Down to the final line, write out the data below exactly.

Extracted page text data:
--------
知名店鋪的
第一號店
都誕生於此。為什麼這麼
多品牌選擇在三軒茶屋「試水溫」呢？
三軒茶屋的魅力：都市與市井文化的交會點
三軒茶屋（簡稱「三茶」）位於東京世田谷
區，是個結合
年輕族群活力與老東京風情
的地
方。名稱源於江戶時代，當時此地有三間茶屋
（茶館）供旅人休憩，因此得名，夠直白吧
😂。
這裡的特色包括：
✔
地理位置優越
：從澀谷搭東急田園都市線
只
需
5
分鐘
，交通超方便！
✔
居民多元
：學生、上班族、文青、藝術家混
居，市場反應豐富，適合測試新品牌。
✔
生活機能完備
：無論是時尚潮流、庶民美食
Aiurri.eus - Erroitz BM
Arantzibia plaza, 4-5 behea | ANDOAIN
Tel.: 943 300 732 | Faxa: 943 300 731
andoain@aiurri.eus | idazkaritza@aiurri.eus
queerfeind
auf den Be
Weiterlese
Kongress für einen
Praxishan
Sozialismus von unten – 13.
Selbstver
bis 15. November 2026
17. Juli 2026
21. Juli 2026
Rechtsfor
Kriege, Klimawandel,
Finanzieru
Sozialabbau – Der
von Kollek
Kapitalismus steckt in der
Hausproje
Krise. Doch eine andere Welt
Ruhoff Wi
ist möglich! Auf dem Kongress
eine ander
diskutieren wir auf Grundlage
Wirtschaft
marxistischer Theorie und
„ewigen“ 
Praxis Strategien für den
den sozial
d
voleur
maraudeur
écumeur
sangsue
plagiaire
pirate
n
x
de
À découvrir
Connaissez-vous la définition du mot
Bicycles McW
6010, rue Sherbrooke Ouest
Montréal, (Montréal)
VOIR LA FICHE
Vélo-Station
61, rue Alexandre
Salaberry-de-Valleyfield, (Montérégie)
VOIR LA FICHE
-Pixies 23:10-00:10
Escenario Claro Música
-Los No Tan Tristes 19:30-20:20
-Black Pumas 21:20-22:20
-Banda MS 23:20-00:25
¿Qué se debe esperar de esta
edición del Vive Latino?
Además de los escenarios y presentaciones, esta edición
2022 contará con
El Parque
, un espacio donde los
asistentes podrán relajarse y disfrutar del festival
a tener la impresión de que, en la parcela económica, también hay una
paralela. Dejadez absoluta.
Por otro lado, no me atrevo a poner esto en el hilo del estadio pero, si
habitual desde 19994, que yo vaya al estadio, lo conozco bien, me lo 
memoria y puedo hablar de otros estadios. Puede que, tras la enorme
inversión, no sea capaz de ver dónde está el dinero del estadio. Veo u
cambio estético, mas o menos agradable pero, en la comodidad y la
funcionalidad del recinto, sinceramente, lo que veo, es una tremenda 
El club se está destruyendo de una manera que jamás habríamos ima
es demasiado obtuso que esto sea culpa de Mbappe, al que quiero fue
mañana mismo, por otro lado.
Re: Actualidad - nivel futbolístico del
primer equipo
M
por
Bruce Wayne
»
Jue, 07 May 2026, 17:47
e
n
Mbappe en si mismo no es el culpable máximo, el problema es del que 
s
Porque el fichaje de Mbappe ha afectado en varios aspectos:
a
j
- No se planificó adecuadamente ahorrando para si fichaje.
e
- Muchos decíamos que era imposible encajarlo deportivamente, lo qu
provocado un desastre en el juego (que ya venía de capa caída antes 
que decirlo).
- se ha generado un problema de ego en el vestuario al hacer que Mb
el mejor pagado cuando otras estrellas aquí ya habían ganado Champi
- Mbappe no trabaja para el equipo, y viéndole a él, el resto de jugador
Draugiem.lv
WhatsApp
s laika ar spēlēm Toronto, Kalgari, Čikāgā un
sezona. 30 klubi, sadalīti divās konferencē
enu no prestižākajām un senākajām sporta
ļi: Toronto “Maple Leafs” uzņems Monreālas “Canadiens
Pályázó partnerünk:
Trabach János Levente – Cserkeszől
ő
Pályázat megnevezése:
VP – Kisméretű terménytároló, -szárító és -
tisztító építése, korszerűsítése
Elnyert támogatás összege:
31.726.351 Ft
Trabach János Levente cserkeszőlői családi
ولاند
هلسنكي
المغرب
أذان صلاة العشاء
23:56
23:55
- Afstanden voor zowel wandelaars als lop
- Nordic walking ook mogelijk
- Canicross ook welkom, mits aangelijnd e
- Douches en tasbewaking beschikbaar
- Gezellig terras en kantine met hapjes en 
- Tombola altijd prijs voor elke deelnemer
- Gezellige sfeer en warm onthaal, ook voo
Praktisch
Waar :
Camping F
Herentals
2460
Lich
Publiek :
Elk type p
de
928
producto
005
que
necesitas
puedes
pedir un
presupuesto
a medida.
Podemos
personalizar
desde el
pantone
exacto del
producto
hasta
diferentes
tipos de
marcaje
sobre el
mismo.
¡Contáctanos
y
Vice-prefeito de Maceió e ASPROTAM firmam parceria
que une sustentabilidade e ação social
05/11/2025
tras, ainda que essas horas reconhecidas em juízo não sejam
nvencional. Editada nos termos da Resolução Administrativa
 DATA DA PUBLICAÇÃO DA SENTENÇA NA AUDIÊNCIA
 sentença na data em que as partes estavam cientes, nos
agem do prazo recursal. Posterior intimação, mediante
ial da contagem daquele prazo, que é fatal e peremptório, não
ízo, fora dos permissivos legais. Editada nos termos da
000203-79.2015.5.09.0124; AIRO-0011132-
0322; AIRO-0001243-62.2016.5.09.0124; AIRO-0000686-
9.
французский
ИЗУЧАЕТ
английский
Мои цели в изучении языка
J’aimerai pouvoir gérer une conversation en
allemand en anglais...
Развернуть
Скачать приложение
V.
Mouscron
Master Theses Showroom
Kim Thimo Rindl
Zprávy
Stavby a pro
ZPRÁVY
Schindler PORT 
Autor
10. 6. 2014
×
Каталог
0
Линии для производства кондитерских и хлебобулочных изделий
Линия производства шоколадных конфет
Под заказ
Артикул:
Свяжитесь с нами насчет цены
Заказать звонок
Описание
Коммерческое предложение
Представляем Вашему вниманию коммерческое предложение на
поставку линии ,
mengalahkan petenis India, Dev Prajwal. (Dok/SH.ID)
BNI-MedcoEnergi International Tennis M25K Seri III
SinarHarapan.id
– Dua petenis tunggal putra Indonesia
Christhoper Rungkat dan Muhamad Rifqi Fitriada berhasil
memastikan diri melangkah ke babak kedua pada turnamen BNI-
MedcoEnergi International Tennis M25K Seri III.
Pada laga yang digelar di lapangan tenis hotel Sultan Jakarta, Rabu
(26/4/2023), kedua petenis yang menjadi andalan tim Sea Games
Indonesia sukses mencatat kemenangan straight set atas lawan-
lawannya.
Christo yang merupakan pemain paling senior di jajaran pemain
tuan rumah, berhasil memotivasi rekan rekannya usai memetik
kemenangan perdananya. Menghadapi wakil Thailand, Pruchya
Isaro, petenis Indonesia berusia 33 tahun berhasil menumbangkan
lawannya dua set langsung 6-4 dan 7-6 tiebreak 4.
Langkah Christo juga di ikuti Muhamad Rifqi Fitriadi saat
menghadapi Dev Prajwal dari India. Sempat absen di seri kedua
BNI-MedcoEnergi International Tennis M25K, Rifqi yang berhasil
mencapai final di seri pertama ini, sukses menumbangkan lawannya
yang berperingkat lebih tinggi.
--------
### Answer to this task
知名店鋪的
第一號店
都誕生於此。為什麼這麼
多品牌選擇在三軒茶屋「試水溫」呢？
三軒茶屋的魅力：都市與市井文化的交會點
三軒茶屋（簡稱「三茶」）位於東京世田谷
區，是個結合
年輕族群活力與老東京風情
的地
方。名稱源於江戶時代，當時此地有三間茶屋
（茶館）供旅人休憩，因此得名，夠直白吧
😂。
這裡的特色包括：
✔
地理位置優越
：從澀谷搭東急田園都市線
只
需
5
分鐘
，交通超方便！
✔
居民多元
：學生、上班族、文青、藝術家混
居，市場反應豐富，適合測試新品牌。
✔
生活機能完備
：無論是時尚潮流、庶民美食
Aiurri.eus - Erroitz BM
Arantzibia plaza, 4-5 behea | ANDOAIN
Tel.: 943 300 732 | Faxa: 943 300 731
andoain@aiurri.eus | idazkaritza@aiurri.eus
queerfeind
auf den Be
Weiterlese
Kongress für einen
Praxishan
Sozialismus von unten – 13.
Selbstver
bis 15. November 2026
17. Juli 2026
21. Juli 2026
Rechtsfor
Kriege, Klimawandel,
Finanzieru
Sozialabbau – Der
von Kollek
Kapitalismus steckt in der
Hausproje
Krise. Doch eine andere Welt
Ruhoff Wi
ist möglich! Auf dem Kongress
eine ander
diskutieren wir auf Grundlage
Wirtschaft
marxistischer Theorie und
„ewigen“ 
Praxis Strategien für den
den sozial
d
voleur
maraudeur
écumeur
sangsue
plagiaire
pirate
n
x
de
À découvrir
Connaissez-vous la définition du mot
Bicycles McW
6010, rue Sherbrooke Ouest
Montréal, (Montréal)
VOIR LA FICHE
Vélo-Station
61, rue Alexandre
Salaberry-de-Valleyfield, (Montérégie)
VOIR LA FICHE
-Pixies 23:10-00:10
Escenario Claro Música
-Los No Tan Tristes 19:30-20:20
-Black Pumas 21:20-22:20
-Banda MS 23:20-00:25
¿Qué se debe esperar de esta
edición del Vive Latino?
Además de los escenarios y presentaciones, esta edición
2022 contará con
El Parque
, un espacio donde los
asistentes podrán relajarse y disfrutar del festival
a tener la impresión de que, en la parcela económica, también hay una
paralela. Dejadez absoluta.
Por otro lado, no me atrevo a poner esto en el hilo del estadio pero, si
habitual desde 19994, que yo vaya al estadio, lo conozco bien, me lo 
memoria y puedo hablar de otros estadios. Puede que, tras la enorme
inversión, no sea capaz de ver dónde está el dinero del estadio. Veo u
cambio estético, mas o menos agradable pero, en la comodidad y la
funcionalidad del recinto, sinceramente, lo que veo, es una tremenda 
El club se está destruyendo de una manera que jamás habríamos ima
es demasiado obtuso que esto sea culpa de Mbappe, al que quiero fue
mañana mismo, por otro lado.
Re: Actualidad - nivel futbolístico del
primer equipo
M
por
Bruce Wayne
»
Jue, 07 May 2026, 17:47
e
n
Mbappe en si mismo no es el culpable máximo, el problema es del que 
s
Porque el fichaje de Mbappe ha afectado en varios aspectos:
a
j
- No se planificó adecuadamente ahorrando para si fichaje.
e
- Muchos decíamos que era imposible encajarlo deportivamente, lo qu
provocado un desastre en el juego (que ya venía de capa caída antes 
que decirlo).
- se ha generado un problema de ego en el vestuario al hacer que Mb
el mejor pagado cuando otras estrellas aquí ya habían ganado Champi
- Mbappe no trabaja para el equipo, y viéndole a él, el resto de jugador
Draugiem.lv
WhatsApp
s laika ar spēlēm Toronto, Kalgari, Čikāgā un
sezona. 30 klubi, sadalīti divās konferencē
enu no prestižākajām un senākajām sporta
ļi: Toronto “Maple Leafs” uzņems Monreālas “Canadiens
Pályázó partnerünk:
Trabach János Levente – Cserkeszől
ő
Pályázat megnevezése:
VP – Kisméretű terménytároló, -szárító és -
tisztító építése, korszerűsítése
Elnyert támogatás összege:
31.726.351 Ft
Trabach János Levente cserkeszőlői családi
ولاند
هلسنكي
المغرب
أذان صلاة العشاء
23:56
23:55
- Afstanden voor zowel wandelaars als lop
- Nordic walking ook mogelijk
- Canicross ook welkom, mits aangelijnd e
- Douches en tasbewaking beschikbaar
- Gezellig terras en kantine met hapjes en 
- Tombola altijd prijs voor elke deelnemer
- Gezellige sfeer en warm onthaal, ook voo
Praktisch
Waar :
Camping F
Herentals
2460
Lich
Publiek :
Elk type p
de
928
producto
005
que
necesitas
puedes
pedir un
presupuesto
a medida.
Podemos
personalizar
desde el
pantone
exacto del
producto
hasta
diferentes
tipos de
marcaje
sobre el
mismo.
¡Contáctanos
y
Vice-prefeito de Maceió e ASPROTAM firmam parceria
que une sustentabilidade e ação social
05/11/2025
tras, ainda que essas horas reconhecidas em juízo não sejam
nvencional. Editada nos termos da Resolução Administrativa
 DATA DA PUBLICAÇÃO DA SENTENÇA NA AUDIÊNCIA
 sentença na data em que as partes estavam cientes, nos
agem do prazo recursal. Posterior intimação, mediante
ial da contagem daquele prazo, que é fatal e peremptório, não
ízo, fora dos permissivos legais. Editada nos termos da
000203-79.2015.5.09.0124; AIRO-0011132-
0322; AIRO-0001243-62.2016.5.09.0124; AIRO-0000686-
9.
французский
ИЗУЧАЕТ
английский
Мои цели в изучении языка
J’aimerai pouvoir gérer une conversation en
allemand en anglais...
Развернуть
Скачать приложение
V.
Mouscron
Master Theses Showroom
Kim Thimo Rindl
Zprávy
Stavby a pro
ZPRÁVY
Schindler PORT 
Autor
10. 6. 2014
×
Каталог
0
Линии для производства кондитерских и хлебобулочных изделий
Линия производства шоколадных конфет
Под заказ
Артикул:
Свяжитесь с нами насчет цены
Заказать звонок
Описание
Коммерческое предложение
Представляем Вашему вниманию коммерческое предложение на
поставку линии ,
mengalahkan petenis India, Dev Prajwal. (Dok/SH.ID)
BNI-MedcoEnergi International Tennis M25K Seri III
SinarHarapan.id
– Dua petenis tunggal putra Indonesia
Christhoper Rungkat dan Muhamad Rifqi Fitriada berhasil
memastikan diri melangkah ke babak kedua pada turnamen BNI-
MedcoEnergi International Tennis M25K Seri III.
Pada laga yang digelar di lapangan tenis hotel Sultan Jakarta, Rabu
(26/4/2023), kedua petenis yang menjadi andalan tim Sea Games
Indonesia sukses mencatat kemenangan straight set atas lawan-
lawannya.
Christo yang merupakan pemain paling senior di jajaran pemain
tuan rumah, berhasil memotivasi rekan rekannya usai memetik
kemenangan perdananya. Menghadapi wakil Thailand, Pruchya
Isaro, petenis Indonesia berusia 33 tahun berhasil menumbangkan
lawannya dua set langsung 6-4 dan 7-6 tiebreak 4.
Langkah Christo juga di ikuti Muhamad Rifqi Fitriadi saat
menghadapi Dev Prajwal dari India. Sempat absen di seri kedua
BNI-MedcoEnergi International Tennis M25K, Rifqi yang berhasil
mencapai final di seri pertama ini, sukses menumbangkan lawannya
yang berperingkat lebih tinggi.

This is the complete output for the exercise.